Fractional order epidemic model for the dynamics of novel COVID-19

To curtail and control the pandemic coronavirus (Covid-19) epidemic, there is an urgent need to understand the transmissibility of the infection. Mathematical model is an important tool to describe the transmission dynamics of any disease. In this research paper, we present a mathematical model consisting of a system of nonlinear fractional order differential equations, in which bats were considered as the origin of the virus that spread the disease into human population. We proved the existence and uniqueness of the solution of the model by applying Banach contraction mapping principle.
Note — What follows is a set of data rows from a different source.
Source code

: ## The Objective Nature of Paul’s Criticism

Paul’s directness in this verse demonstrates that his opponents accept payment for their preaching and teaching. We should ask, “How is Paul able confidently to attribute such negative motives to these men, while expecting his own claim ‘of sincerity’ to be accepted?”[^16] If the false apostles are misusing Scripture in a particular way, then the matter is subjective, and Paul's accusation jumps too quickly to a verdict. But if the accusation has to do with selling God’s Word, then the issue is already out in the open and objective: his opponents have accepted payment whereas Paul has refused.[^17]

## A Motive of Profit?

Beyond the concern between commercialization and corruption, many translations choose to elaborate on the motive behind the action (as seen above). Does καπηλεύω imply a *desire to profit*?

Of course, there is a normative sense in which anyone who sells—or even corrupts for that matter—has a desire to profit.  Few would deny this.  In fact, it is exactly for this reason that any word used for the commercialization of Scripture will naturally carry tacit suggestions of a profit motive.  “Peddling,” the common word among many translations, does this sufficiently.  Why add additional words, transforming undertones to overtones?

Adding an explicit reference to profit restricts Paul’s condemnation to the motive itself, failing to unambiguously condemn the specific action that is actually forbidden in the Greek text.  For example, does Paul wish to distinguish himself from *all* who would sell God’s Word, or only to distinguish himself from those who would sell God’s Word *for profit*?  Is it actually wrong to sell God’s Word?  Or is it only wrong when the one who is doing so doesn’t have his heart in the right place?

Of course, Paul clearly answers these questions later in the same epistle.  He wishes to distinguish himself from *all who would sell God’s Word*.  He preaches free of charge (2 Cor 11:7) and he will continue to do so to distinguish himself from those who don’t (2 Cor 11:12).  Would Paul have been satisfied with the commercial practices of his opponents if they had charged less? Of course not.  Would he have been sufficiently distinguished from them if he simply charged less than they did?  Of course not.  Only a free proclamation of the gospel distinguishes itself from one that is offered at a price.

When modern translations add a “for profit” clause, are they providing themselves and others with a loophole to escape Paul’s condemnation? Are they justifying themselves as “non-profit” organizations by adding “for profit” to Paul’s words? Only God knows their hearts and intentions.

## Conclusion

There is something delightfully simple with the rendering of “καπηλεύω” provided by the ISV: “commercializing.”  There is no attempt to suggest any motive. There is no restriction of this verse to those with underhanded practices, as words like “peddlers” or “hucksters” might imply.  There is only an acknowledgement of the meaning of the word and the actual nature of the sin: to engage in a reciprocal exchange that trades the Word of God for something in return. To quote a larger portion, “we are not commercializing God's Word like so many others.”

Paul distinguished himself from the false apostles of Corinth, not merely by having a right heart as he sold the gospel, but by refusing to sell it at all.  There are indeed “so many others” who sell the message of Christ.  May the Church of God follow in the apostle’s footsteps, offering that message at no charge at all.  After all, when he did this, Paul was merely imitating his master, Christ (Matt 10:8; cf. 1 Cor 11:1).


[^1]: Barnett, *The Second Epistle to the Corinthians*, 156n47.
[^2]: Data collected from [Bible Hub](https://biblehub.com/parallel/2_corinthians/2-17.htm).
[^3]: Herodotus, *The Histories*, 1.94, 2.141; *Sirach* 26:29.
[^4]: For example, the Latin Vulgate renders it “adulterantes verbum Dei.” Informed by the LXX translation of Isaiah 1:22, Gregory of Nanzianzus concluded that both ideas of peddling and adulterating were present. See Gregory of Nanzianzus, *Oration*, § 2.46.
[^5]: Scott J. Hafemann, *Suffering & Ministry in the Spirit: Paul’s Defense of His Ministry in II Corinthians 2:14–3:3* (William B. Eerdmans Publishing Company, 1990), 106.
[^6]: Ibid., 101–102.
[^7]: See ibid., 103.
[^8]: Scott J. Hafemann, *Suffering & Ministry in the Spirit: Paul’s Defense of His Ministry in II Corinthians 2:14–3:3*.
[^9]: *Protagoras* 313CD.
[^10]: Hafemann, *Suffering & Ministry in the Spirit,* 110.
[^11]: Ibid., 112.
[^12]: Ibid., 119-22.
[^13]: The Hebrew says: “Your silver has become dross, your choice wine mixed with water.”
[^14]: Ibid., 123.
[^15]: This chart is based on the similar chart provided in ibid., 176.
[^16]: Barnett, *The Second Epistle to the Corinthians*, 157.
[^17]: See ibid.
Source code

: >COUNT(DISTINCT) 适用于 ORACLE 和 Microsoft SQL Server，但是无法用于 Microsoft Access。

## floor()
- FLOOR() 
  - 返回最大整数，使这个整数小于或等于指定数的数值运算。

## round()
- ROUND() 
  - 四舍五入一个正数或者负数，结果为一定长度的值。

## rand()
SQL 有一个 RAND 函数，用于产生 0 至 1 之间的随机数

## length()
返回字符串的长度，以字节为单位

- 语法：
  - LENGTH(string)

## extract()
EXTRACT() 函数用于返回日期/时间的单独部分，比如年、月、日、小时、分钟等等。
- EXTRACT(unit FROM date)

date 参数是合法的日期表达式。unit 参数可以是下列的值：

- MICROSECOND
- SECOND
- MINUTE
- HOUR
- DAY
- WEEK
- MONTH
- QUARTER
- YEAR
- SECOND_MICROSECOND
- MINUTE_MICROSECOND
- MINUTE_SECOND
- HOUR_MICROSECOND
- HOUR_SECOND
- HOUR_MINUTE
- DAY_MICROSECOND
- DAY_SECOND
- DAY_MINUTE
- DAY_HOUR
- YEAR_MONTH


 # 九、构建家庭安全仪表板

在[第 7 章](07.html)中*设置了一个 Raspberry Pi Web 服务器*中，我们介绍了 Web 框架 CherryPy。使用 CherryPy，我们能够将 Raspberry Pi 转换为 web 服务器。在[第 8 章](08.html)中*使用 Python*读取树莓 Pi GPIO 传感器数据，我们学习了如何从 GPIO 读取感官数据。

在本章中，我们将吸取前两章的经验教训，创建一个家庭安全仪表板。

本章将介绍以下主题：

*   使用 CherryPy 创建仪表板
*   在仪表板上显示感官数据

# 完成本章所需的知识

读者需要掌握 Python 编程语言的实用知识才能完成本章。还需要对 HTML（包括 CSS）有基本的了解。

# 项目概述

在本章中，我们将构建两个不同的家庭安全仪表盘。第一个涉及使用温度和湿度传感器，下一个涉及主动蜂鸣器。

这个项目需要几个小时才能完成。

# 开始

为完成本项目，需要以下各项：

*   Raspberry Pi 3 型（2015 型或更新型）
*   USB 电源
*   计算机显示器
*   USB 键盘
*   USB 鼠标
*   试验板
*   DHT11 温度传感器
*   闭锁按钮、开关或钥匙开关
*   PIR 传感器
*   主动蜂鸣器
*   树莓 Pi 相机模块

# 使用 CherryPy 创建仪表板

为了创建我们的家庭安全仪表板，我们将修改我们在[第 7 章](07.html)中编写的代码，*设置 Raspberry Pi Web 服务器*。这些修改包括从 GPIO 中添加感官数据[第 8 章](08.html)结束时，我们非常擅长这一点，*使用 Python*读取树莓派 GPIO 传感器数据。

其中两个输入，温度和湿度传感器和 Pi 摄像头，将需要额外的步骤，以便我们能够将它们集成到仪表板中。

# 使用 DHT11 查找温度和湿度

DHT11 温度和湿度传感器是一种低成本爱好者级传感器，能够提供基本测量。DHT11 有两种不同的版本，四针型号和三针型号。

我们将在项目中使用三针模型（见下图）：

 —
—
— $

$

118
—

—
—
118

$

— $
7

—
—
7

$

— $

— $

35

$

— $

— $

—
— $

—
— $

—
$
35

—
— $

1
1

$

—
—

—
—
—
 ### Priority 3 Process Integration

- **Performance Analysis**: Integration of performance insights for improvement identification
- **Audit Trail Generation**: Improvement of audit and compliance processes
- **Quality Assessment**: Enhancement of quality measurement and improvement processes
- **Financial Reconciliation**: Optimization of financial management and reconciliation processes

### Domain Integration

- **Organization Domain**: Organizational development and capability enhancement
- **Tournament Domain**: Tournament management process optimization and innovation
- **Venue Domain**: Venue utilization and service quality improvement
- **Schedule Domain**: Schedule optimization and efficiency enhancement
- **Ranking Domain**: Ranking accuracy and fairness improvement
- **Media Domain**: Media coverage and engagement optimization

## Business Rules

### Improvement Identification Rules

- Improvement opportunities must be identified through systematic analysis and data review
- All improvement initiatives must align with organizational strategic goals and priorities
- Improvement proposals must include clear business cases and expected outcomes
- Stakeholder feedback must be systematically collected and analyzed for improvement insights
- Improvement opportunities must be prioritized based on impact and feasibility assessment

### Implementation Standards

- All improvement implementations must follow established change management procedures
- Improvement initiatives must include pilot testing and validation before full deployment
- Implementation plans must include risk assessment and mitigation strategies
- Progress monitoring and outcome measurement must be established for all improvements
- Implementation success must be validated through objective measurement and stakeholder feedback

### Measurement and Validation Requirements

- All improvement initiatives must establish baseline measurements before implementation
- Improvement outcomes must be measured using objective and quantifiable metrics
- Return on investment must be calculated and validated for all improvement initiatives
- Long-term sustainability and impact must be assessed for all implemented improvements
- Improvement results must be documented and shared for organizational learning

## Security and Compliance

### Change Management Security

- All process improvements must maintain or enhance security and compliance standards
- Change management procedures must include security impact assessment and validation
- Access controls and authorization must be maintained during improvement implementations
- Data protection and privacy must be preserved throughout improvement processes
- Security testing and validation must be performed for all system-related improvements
The equilibrium solutions (disease free & endemic) of the model were found to be locally asymptotically stable. The key parameter (Basic reproduction number) describing the number of secondary infections was obtained. Furthermore, global stability analysis of the solutions was carried out using Lyapunov candidate function. We performed numerical simulation, which shows the changes that occur at every time instant due to the variation of a. From the graphs, we can see that FODEs have rich dynamics and are better descriptors of biological systems than traditional integer - order models. (C) 2020 The Authors. Published by Elsevier B.V. on behalf of Faculty of Engineering, Alexandria University.

Automated summary

This research investigates the transmissibility of Covid-19 using a mathematical model, where bats are considered the origin of the virus. The model analyzes the transmission dynamics and equilibrium solutions, obtaining key parameters and conducting global stability analysis. Numerical simulations demonstrate the importance of fractional order differential equations in describing biological systems.